Let's assume the son's age is x.
According to the problem, the father's age is x + 24.
In 3 years, the father's age will be (x + 24) + 3 = x + 27.
According to the problem, in 3 years the father's age will be twice the son's current age, so x + 27 = 2x.
By rearranging the equation, we find that x = 27.
So the father's current age is x + 24 = 27 + 24 = <<27+24=51>>51 years. Answer: \boxed{51}.
To solve this problem, let's represent the current age of the son as "x."
According to the information given, the father is 24 years older than his son, so the father's current age can be expressed as "x + 24."
In 3 years, the father's age will be "x + 24 + 3" and the son's age will be "x + 3."

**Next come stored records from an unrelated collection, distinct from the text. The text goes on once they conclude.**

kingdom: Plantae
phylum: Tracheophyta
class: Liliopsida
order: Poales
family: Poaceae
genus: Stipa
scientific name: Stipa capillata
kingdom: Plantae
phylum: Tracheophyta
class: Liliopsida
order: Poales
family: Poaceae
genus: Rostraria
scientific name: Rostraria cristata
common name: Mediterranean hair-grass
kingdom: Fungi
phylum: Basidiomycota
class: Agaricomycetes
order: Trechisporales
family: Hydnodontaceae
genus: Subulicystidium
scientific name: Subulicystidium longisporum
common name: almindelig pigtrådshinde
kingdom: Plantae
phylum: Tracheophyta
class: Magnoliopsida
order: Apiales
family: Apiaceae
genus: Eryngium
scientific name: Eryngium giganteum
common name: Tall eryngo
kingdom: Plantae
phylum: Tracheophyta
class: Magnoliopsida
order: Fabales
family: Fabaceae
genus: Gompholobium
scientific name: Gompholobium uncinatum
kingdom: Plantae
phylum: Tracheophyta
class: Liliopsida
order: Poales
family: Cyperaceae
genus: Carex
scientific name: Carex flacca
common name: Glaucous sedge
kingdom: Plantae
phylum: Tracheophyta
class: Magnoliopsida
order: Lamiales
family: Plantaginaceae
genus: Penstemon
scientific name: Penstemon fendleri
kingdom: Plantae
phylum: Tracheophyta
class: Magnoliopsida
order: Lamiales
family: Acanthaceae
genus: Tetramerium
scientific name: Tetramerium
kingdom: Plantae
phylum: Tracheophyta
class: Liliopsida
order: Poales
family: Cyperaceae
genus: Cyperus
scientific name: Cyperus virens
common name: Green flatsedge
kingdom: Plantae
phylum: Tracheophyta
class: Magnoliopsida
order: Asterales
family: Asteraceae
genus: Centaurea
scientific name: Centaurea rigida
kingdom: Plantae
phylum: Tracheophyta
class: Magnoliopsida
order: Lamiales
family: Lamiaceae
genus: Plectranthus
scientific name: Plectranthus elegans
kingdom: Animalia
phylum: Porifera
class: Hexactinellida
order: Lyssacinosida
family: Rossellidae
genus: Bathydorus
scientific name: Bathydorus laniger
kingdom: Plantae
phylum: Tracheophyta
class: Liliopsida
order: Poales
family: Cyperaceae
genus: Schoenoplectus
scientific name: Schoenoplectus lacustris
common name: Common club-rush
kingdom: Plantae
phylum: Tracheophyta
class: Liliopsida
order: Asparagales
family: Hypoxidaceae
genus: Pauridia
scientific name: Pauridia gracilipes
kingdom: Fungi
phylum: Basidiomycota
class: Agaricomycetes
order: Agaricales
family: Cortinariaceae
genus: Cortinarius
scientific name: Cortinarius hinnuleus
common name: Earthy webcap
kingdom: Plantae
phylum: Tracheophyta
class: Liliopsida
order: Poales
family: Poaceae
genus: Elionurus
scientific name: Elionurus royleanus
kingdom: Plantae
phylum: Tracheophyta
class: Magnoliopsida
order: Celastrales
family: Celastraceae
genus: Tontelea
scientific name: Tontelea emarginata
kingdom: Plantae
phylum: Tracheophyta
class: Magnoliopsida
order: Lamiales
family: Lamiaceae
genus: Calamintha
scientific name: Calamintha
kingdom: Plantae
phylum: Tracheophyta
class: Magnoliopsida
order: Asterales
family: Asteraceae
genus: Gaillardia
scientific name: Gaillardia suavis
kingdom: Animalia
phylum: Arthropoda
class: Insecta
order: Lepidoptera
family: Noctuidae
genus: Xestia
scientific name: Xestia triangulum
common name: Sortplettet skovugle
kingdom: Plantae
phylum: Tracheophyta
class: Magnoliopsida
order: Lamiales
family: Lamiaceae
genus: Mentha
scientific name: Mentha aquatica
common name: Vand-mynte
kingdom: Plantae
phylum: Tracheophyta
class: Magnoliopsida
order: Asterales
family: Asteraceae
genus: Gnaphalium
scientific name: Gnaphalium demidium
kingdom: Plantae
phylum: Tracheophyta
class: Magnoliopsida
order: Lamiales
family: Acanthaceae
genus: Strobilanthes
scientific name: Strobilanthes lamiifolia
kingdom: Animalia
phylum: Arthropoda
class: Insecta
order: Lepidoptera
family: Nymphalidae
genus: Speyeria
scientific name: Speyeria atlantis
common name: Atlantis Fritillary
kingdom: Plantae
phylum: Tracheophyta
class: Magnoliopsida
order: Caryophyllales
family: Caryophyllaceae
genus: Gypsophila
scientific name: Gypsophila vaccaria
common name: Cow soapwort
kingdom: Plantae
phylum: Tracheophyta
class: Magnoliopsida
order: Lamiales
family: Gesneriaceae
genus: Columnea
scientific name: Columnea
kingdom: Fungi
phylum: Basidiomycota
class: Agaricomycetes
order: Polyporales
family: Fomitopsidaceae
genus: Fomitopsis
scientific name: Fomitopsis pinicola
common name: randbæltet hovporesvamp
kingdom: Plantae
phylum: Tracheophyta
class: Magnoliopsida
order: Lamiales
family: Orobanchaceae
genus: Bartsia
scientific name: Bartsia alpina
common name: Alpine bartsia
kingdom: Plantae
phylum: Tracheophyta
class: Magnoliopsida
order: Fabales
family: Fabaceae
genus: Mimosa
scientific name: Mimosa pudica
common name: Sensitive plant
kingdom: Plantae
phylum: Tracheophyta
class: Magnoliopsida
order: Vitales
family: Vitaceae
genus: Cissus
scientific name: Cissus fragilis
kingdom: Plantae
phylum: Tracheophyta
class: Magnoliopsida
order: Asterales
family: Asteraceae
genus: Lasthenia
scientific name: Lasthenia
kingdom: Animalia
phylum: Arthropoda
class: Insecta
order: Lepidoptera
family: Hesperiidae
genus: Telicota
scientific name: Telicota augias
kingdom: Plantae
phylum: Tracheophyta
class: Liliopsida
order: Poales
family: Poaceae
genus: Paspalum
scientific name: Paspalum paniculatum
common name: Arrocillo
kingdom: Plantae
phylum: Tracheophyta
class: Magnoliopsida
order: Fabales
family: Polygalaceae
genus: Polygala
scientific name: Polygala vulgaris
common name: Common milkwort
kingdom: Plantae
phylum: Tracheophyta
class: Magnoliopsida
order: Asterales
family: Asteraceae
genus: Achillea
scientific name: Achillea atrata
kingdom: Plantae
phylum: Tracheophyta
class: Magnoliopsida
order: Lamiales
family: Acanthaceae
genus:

According to the problem, the father's age in 3 years will be twice as old as his son is now. So, we can set up the equation:
x + 24 + 3 = 2x
Now, solve the equation:
x + 27 = 2x
Subtract "x" from both sides:
27 = x
Therefore, the son's current age, x, is 27 years old.
To find the father's current age, substitute the son's age into the equation:
Father's age = x + 24
Father's age = 27 + 24
Therefore, the father's current age is 51 years old.
To solve this problem, we can set up equations based on the information given. Let's denote the age of the son as "x" and the age of the father as "x + 24", as the father is 24 years older than his son.
According to the given information, in 3 years' time, the father will be twice as old as his son is now. So, we can express this as:
x + 24 + 3 = 2 * x
Simplifying this equation, we have:
x + 27 = 2x
Now, we can solve for "x" to find the age of the son:
x = 27
Therefore, the age of the son is 27. To find the age of the father, we can substitute this value into the equation:
Father's age = x + 24
Father's age = 27 + 24
Father's age = 51
So, the father is currently 51 years old.